Poles together:   How the Arctic and the Hindu Kush Himalaya Regions are Working to Combat Climate Change

The struggle to subsist in the Himalayan region: Mules that transport cooking gas to a difficult-to-access lodge in Larke Pass, a popular trekking destination in Lamjung, Nepal. Photo by: Narayan Maharjan 
Two years ago, the International Centre for Integrated Mountain Development (ICIMOD) brought Himalayan yak herders to meet Arctic reindeer herders in Tromsø for the Arctic Frontiers conference. In order to increase collaboration, coordination, and share its knowledge, ICIMOD returns to the conference early next year. 

Climate change knows no borders, from the Arctic to the Earth’s highest mountains. The colder places of the planet and the populations that depend on them for their survival are all feeling the stress of change. Yet challenge can inspire innovation and help forge new relationships. The relationship between the Hindu Kush Himalaya region and the Arctic region is one such relationship.

Two years ago, the International Centre for Integrated Mountain Development (ICIMOD), a South Asian regional intergovernmental learning and knowledge organization based in Nepal, brought Himalayan yak herders to meet Arctic reindeer herders in Tromsø for the Arctic Frontiers conference. The yearly conference examines how increased human activity impacts the Arctic from economic, political, and social perspectives. Arctic Frontiers seeks to develop ways in which science can better inform policy decisions. ICIMOD’s initial participation helped establish a relationship that carries on to this day.

The third pole

The Centre represents the “third pole”, a region that, outside of the Polar Regions, has more snow and ice than anywhere else in the world. The challenges that the region faces are similar to those that the Arctic faces.

The Hindu Kush Himalaya Assessment, a report published by ICIMOD in February 2019, states that if we could reach a 1.5 degree world, temperatures in the region are expected to increase to 2.1 degrees Celsius by the year 2100. Such an increase would lead to the melting of one-third of the glaciers in the region. A failure to meet the Paris Climate Agreement’s target to cap the rising global temperatures at 2 degrees could result in a five-degree rise, if current emission trends continue.

Several negative impacts

Such a substantial increase could result in two-thirds of the glaciers in the region melting. The Arctic faces the same threat. Air temperatures in the Arctic are increasing at least twice as fast as the global average. It is expected that the Arctic could be ice-free during the summers in the near future.

Lone polar bear in Svalbard searching for food. Photo: Marry K. Waal Sandstå, NVP (Norwegian Scientific Academy for Polar Research)

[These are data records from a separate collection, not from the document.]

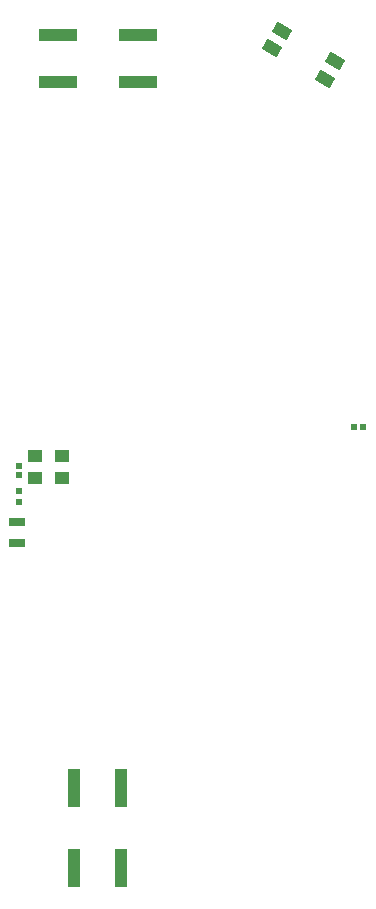
<source format=gbp>
%FSTAX23Y23*%
%MOIN*%
%SFA1B1*%

%IPPOS*%
%AMD21*
4,1,8,0.008300,0.009800,-0.008300,0.009800,-0.010800,0.007300,-0.010800,-0.007300,-0.008300,-0.009800,0.008300,-0.009800,0.010800,-0.007300,0.010800,0.007300,0.008300,0.009800,0.0*
1,1,0.005000,0.008300,0.007300*
1,1,0.005000,-0.008300,0.007300*
1,1,0.005000,-0.008300,-0.007300*
1,1,0.005000,0.008300,-0.007300*
%
%AMD44*
4,1,4,-0.034500,-0.002800,0.014800,-0.031300,0.034500,0.002800,-0.014800,0.031300,-0.034500,-0.002800,0.0*
%
%AMD97*
4,1,8,-0.021900,-0.014900,0.021900,-0.014900,0.025600,-0.011200,0.025600,0.011200,0.021900,0.014900,-0.021900,0.014900,-0.025600,0.011200,-0.025600,-0.011200,-0.021900,-0.014900,0.0*
1,1,0.007400,-0.021900,-0.011200*
1,1,0.007400,0.021900,-0.011200*
1,1,0.007400,0.021900,0.011200*
1,1,0.007400,-0.021900,0.011200*
%
G04~CAMADD=21~8~0.0~0.0~217.0~197.0~25.0~0.0~15~0.0~0.0~0.0~0.0~0~0.0~0.0~0.0~0.0~0~0.0~0.0~0.0~0.0~217.0~197.0*
%ADD21D21*%
%ADD26R,0.022800X0.021300*%
%ADD33R,0.021300X0.022800*%
G04~CAMADD=44~9~0.0~0.0~571.0~394.0~0.0~0.0~0~0.0~0.0~0.0~0.0~0~0.0~0.0~0.0~0.0~0~0.0~0.0~0.0~150.0~690.0~625.0*
%ADD44D44*%
%ADD96R,0.051200X0.043300*%
G04~CAMADD=97~8~0.0~0.0~512.0~299.0~37.0~0.0~15~0.0~0.0~0.0~0.0~0~0.0~0.0~0.0~0.0~0~0.0~0.0~0.0~180.0~512.0~298.0*
%ADD97D97*%
%ADD99R,0.039400X0.126000*%
%ADD100R,0.126000X0.039400*%
%LNright_board-1*%
%LPD*%
G54D21*
X02527Y02787D03*
Y02822D03*
G54D26*
X03674Y03038D03*
X03644D03*
G54D33*
X02527Y02875D03*
Y02906D03*
G54D44*
X03579Y04256D03*
X03546Y04198D03*
X03404Y04358D03*
X0337Y043D03*
G54D96*
X02579Y02865D03*
X0267D03*
Y0294D03*
X02579D03*
G54D97*
X02518Y02719D03*
Y02649D03*
G54D99*
X02867Y01565D03*
X0271D03*
Y01833D03*
X02867D03*
G54D100*
X02655Y04343D03*
Y04185D03*
X02922D03*
Y04343D03*
M02*
</source>
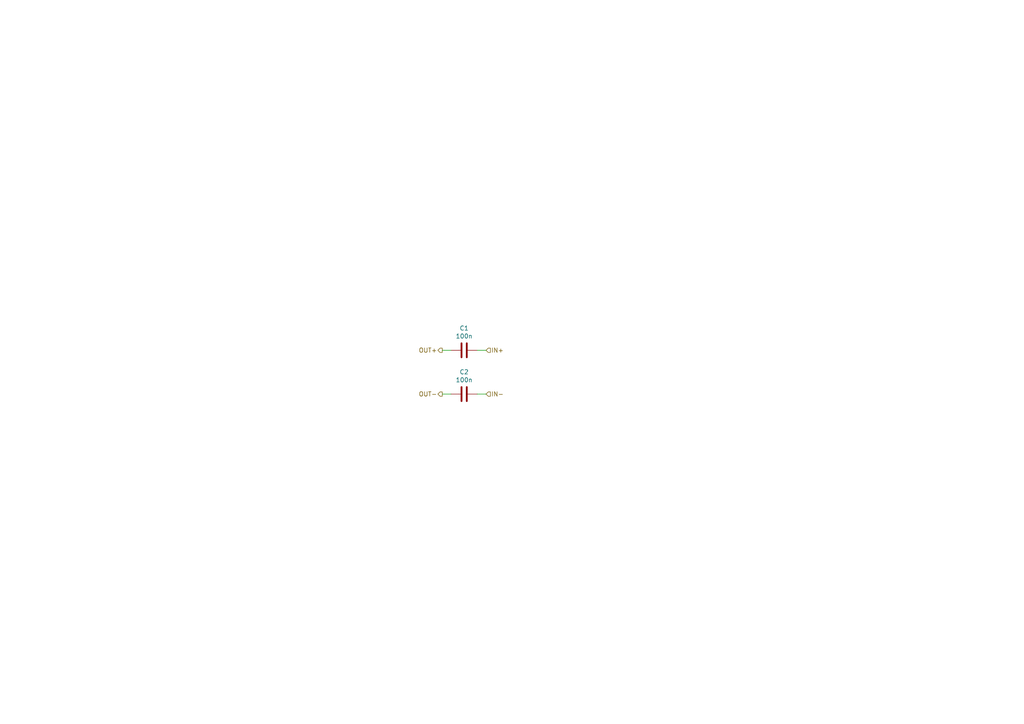
<source format=kicad_sch>
(kicad_sch
	(version 20250114)
	(generator "eeschema")
	(generator_version "9.0")
	(uuid "2c439237-1870-47b6-8766-9b05b60c2129")
	(paper "A4")
	
	(wire
		(pts
			(xy 138.43 101.6) (xy 140.97 101.6)
		)
		(stroke
			(width 0)
			(type default)
		)
		(uuid "179caff0-ba09-4d5c-8922-3a1abe7b2b09")
	)
	(wire
		(pts
			(xy 130.81 114.3) (xy 128.27 114.3)
		)
		(stroke
			(width 0)
			(type default)
		)
		(uuid "27d9b0f3-adb5-489c-9e68-f9d28c0e860b")
	)
	(wire
		(pts
			(xy 130.81 101.6) (xy 128.27 101.6)
		)
		(stroke
			(width 0)
			(type default)
		)
		(uuid "87dcc8c9-2db5-4888-95e5-7e949f8c39e7")
	)
	(wire
		(pts
			(xy 138.43 114.3) (xy 140.97 114.3)
		)
		(stroke
			(width 0)
			(type default)
		)
		(uuid "b44d4226-3d22-41e6-82c4-da0057df8d35")
	)
	(hierarchical_label "IN-"
		(shape input)
		(at 140.97 114.3 0)
		(effects
			(font
				(size 1.27 1.27)
			)
			(justify left)
		)
		(uuid "4c7c3f89-dd51-43c8-971e-a6b486b1a38a")
	)
	(hierarchical_label "OUT+"
		(shape output)
		(at 128.27 101.6 180)
		(effects
			(font
				(size 1.27 1.27)
			)
			(justify right)
		)
		(uuid "a44e39cf-da5e-4513-9cce-a210b66a3ba6")
	)
	(hierarchical_label "IN+"
		(shape input)
		(at 140.97 101.6 0)
		(effects
			(font
				(size 1.27 1.27)
			)
			(justify left)
		)
		(uuid "a9418b25-9f23-4d36-a035-680c10b62666")
	)
	(hierarchical_label "OUT-"
		(shape output)
		(at 128.27 114.3 180)
		(effects
			(font
				(size 1.27 1.27)
			)
			(justify right)
		)
		(uuid "e1cf9684-bc1c-456d-929a-0e58d68a45c8")
	)
	(symbol
		(lib_id "Device:C")
		(at 134.62 101.6 270)
		(unit 1)
		(exclude_from_sim no)
		(in_bom yes)
		(on_board yes)
		(dnp no)
		(uuid "00000000-0000-0000-0000-00005dab6859")
		(property "Reference" "C1"
			(at 134.62 95.1992 90)
			(effects
				(font
					(size 1.27 1.27)
				)
			)
		)
		(property "Value" "100n"
			(at 134.62 97.5106 90)
			(effects
				(font
					(size 1.27 1.27)
				)
			)
		)
		(property "Footprint" "Capacitor_SMD:C_0603_1608Metric"
			(at 130.81 102.5652 0)
			(effects
				(font
					(size 1.27 1.27)
				)
				(hide yes)
			)
		)
		(property "Datasheet" "~"
			(at 134.62 101.6 0)
			(effects
				(font
					(size 1.27 1.27)
				)
				(hide yes)
			)
		)
		(property "Description" ""
			(at 134.62 101.6 0)
			(effects
				(font
					(size 1.27 1.27)
				)
			)
		)
		(pin "1"
			(uuid "f0df6773-a65d-4be8-a4d7-8719038814ee")
		)
		(pin "2"
			(uuid "ba2da10b-cdf0-4853-aa5b-1208d887e323")
		)
		(instances
			(project "PCIexpress_x2_half"
				(path "/ea453253-a44e-45ab-8e55-bedebd967d48/0d85f087-d7da-49ab-a817-c7378986758c/2808243b-0ae2-4895-89f7-5a552649784d"
					(reference "C1")
					(unit 1)
				)
				(path "/ea453253-a44e-45ab-8e55-bedebd967d48/0d85f087-d7da-49ab-a817-c7378986758c/d51437d2-3170-47ba-a7a0-12543f4dc150"
					(reference "C3")
					(unit 1)
				)
			)
		)
	)
	(symbol
		(lib_id "Device:C")
		(at 134.62 114.3 90)
		(mirror x)
		(unit 1)
		(exclude_from_sim no)
		(in_bom yes)
		(on_board yes)
		(dnp no)
		(uuid "00000000-0000-0000-0000-00005dab685f")
		(property "Reference" "C2"
			(at 134.62 107.8992 90)
			(effects
				(font
					(size 1.27 1.27)
				)
			)
		)
		(property "Value" "100n"
			(at 134.62 110.2106 90)
			(effects
				(font
					(size 1.27 1.27)
				)
			)
		)
		(property "Footprint" "Capacitor_SMD:C_0603_1608Metric"
			(at 138.43 115.2652 0)
			(effects
				(font
					(size 1.27 1.27)
				)
				(hide yes)
			)
		)
		(property "Datasheet" "~"
			(at 134.62 114.3 0)
			(effects
				(font
					(size 1.27 1.27)
				)
				(hide yes)
			)
		)
		(property "Description" ""
			(at 134.62 114.3 0)
			(effects
				(font
					(size 1.27 1.27)
				)
			)
		)
		(pin "1"
			(uuid "79244f5c-6117-43e8-af9e-30022ba25cd3")
		)
		(pin "2"
			(uuid "96e24349-468b-4e2e-97dc-b49996d71eb0")
		)
		(instances
			(project "PCIexpress_x2_half"
				(path "/ea453253-a44e-45ab-8e55-bedebd967d48/0d85f087-d7da-49ab-a817-c7378986758c/2808243b-0ae2-4895-89f7-5a552649784d"
					(reference "C2")
					(unit 1)
				)
				(path "/ea453253-a44e-45ab-8e55-bedebd967d48/0d85f087-d7da-49ab-a817-c7378986758c/d51437d2-3170-47ba-a7a0-12543f4dc150"
					(reference "C4")
					(unit 1)
				)
			)
		)
	)
)

</source>
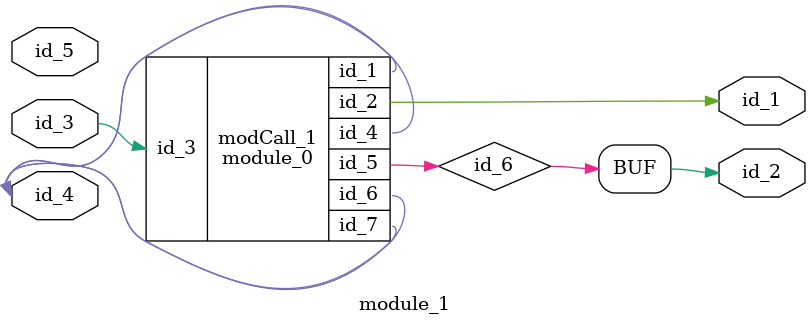
<source format=v>
module module_0 (
    id_1,
    id_2,
    id_3,
    id_4,
    id_5,
    id_6,
    id_7
);
  output wire id_7;
  output wire id_6;
  inout wire id_5;
  inout wire id_4;
  input wire id_3;
  output wire id_2;
  inout wire id_1;
endmodule
module module_1 (
    id_1,
    id_2,
    id_3,
    id_4,
    id_5
);
  input wire id_5;
  inout wire id_4;
  input wire id_3;
  output wire id_2;
  output wire id_1;
  wire id_6;
  assign id_2 = id_6;
  module_0 modCall_1 (
      id_4,
      id_1,
      id_3,
      id_4,
      id_6,
      id_4,
      id_4
  );
  wire id_7;
endmodule

</source>
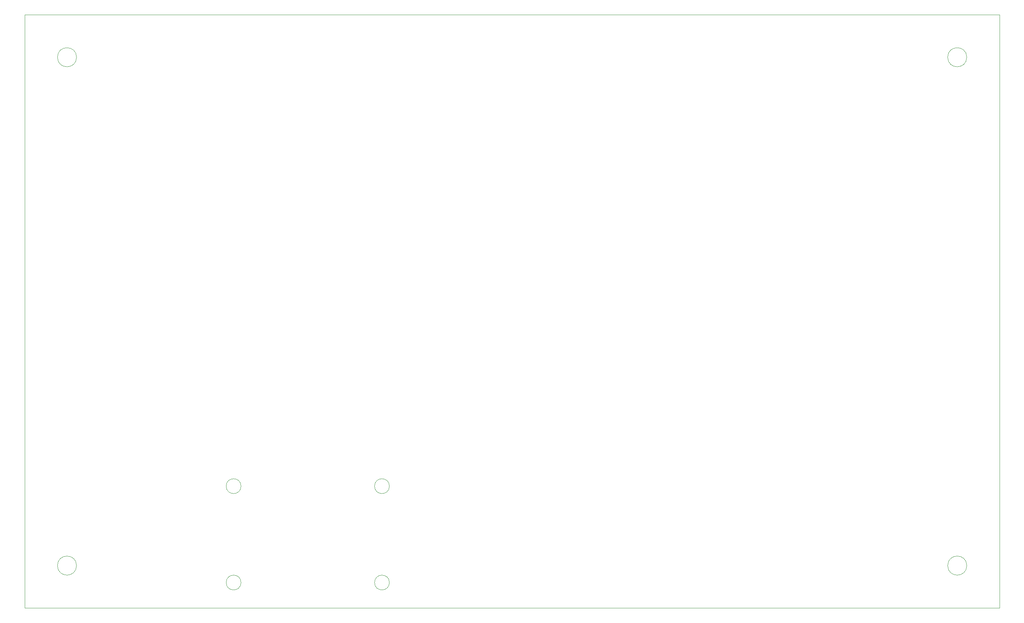
<source format=gm1>
%TF.GenerationSoftware,KiCad,Pcbnew,(6.0.8)*%
%TF.CreationDate,2022-12-04T12:12:00-06:00*%
%TF.ProjectId,Actuator Box,41637475-6174-46f7-9220-426f782e6b69,rev?*%
%TF.SameCoordinates,Original*%
%TF.FileFunction,Profile,NP*%
%FSLAX46Y46*%
G04 Gerber Fmt 4.6, Leading zero omitted, Abs format (unit mm)*
G04 Created by KiCad (PCBNEW (6.0.8)) date 2022-12-04 12:12:00*
%MOMM*%
%LPD*%
G01*
G04 APERTURE LIST*
%TA.AperFunction,Profile*%
%ADD10C,0.100000*%
%TD*%
%TA.AperFunction,Profile*%
%ADD11C,0.120000*%
%TD*%
G04 APERTURE END LIST*
D10*
X74840000Y-192980000D02*
G75*
G03*
X74840000Y-192980000I-2250000J0D01*
G01*
X62590000Y-62980000D02*
X292590000Y-62980000D01*
X292590000Y-62980000D02*
X292590000Y-202980000D01*
X292590000Y-202980000D02*
X62590000Y-202980000D01*
X62590000Y-202980000D02*
X62590000Y-62980000D01*
X284840000Y-72980000D02*
G75*
G03*
X284840000Y-72980000I-2250000J0D01*
G01*
X284840000Y-192980000D02*
G75*
G03*
X284840000Y-192980000I-2250000J0D01*
G01*
X74840000Y-72980000D02*
G75*
G03*
X74840000Y-72980000I-2250000J0D01*
G01*
D11*
%TO.C,CM1*%
X113640978Y-196980000D02*
G75*
G03*
X113640978Y-196980000I-1750000J0D01*
G01*
X148640978Y-196980000D02*
G75*
G03*
X148640978Y-196980000I-1750000J0D01*
G01*
X148640978Y-174230000D02*
G75*
G03*
X148640978Y-174230000I-1750000J0D01*
G01*
X113640978Y-174230000D02*
G75*
G03*
X113640978Y-174230000I-1750000J0D01*
G01*
%TD*%
M02*

</source>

The threat of increasing temperatures has more of an impact than just the loss of snow and ice. Since the mid-20th century, the shrinking cryosphere in the Arctic and the Himalaya has led to negative impacts on food security, water resources, water quality, livelihoods, health and well-being, infrastructure, transportation, as well as culture of human societies, particularly for indigenous people. The similarities in challenges means that both regions can potentially learn from one another and jointly develop tools for change. Combating climate change is a global challenge, which affects not just one region. A policy solution or failure in one region can have consequences in another.

From Himalaya to Tromsø

In order to increase collaboration, coordination, and share its knowledge, ICIMOD returns to the Arctic Frontiers conference early next year. In collaboration with UiT – The Arctic University of Norway, the Norwegian Scientific Academy for Polar Research, and GRID-Arendal, ICIMOD will co-host the “Arctic-Himalaya Futures: Improving Scientific and Political Coordination and Cooperation” side event.

This event is a major step forward in the process of creating much-needed long-term cooperation mechanisms between the regions, as one of its outcomes is the potential creation of a working group that includes key stakeholders from both the Arctic and Himalaya to share inputs on common issues.

The challenge of combating and reducing the negative effects of climate change is not one that can be done independently. Challenges can breed innovation and two seemingly different yet very similar regions coming together can potentially help bring about positive change and inspire other countries to act.